Reese, who had a 21-year run (1986-2006) with the Oilers/Titans as a coach and executive, is the winningest general manager in franchise history. His vision helped pave the way for a memorable run of success for the Titans once the team moved from Houston to Tennessee.

In Reese’s tenure with the organization, the team advanced to the playoffs 11 times. As General Manager (1994-2006), he tallied 111 wins (106 regular season/five postseason) and the Titans advanced to two AFC Championship Games and one Super Bowl (XXXIV).

Earlier this year, the team announced plans to induct Reese into the franchise’s Ring of Honor with former head coaches Jeff Fisher and O.A ‘Bum’ Phillips.

“This is a sad day for our Titans family,” Titans controlling owner Amy Adams Strunk said in a statement. “I would like to send along my deepest condolences to Floyd’s wife, Sally, to his children, grandchildren and extended family. Floyd spent over two decades with our franchise in a variety of roles, including: position coach, assistant general manager and ultimately, general manager. He excelled at all of them. As general manager, he built a team that saw sustained success and helped guide our franchise in the toughest of times and the highest moments. His keen eye for talent led him to some of the best players in our team’s history, which led the team to some of our greatest accomplishments. We look forward to remembering and honoring his legacy this season as he is formally inducted into our Ring of Honor.”

Reese, who was dealing with health problems at the time, said he was happy to get the induction news from Amy Adams Strunk.

“First of all, it was a real treat to get to talk to (Amy) again,” Reese said last month. “I think the way she explained it, this is one of the highest, if not the highest honor that we could bestow on somebody that’s not in the NFL Hall of Fame. And so that kind of makes you realize that this is special. I know it’s special too, because I think there was so much time and effort that we put in—not just me, but Jeff and everybody involved, I mean for years and years and years. To have this come true for me was a special treat.”

Titans General Manager Jon Robinson, who worked with Reese in New England, also expressed his condolences.

“I’m saddened to hear about the passing of Floyd Reese and my heartfelt condolences go out to Ms. Sally, the family, and all that were close to him,” Robinson said on Saturday. “He was a great man. He loved his family; he loved football; and he loved the Titans. I learned a lot from him. He was always willing to listen, and he wanted to pass on his knowledge of the game to me and so many others. I’m forever grateful that I could call him a friend. Thank you for everything, Floyd. I’ll see you again someday!”
++++++++++++++++++++
* [Work request 1]: In Amy Adams Strunk's statement in the Floyd Reese text, which roles does she list that Reese held with the franchise?
* [Work request 2]: From the Floyd Reese text, extract the part that opens with the words containing "Reese, who had" and closes with "Super Bowl (XXXIV).".

* [Information provided]:
++++++++++++++++++++
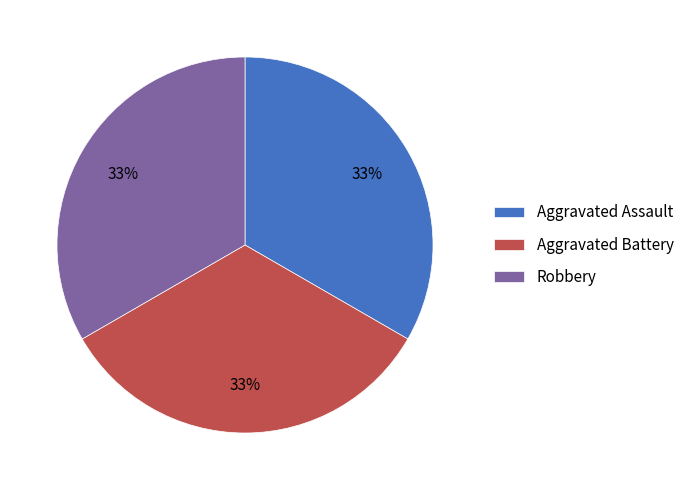

To the nearest percent, what portion does Aggravated Assault represent?

33%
++++++++++++++++++++
* [Solution 1]:
- Position coach
- Assistant general manager
- General manager

* [Solution 2]:
Reese, who had a 21-year run (1986-2006) with the Oilers/Titans as a coach and executive, is the winningest general manager in franchise history. His vision helped pave the way for a memorable run of success for the Titans once the team moved from Houston to Tennessee.

In Reese’s tenure with the organization, the team advanced to the playoffs 11 times. As General Manager (1994-2006), he tallied 111 wins (106 regular season/five postseason) and the Titans advanced to two AFC Championship Games and one Super Bowl (XXXIV).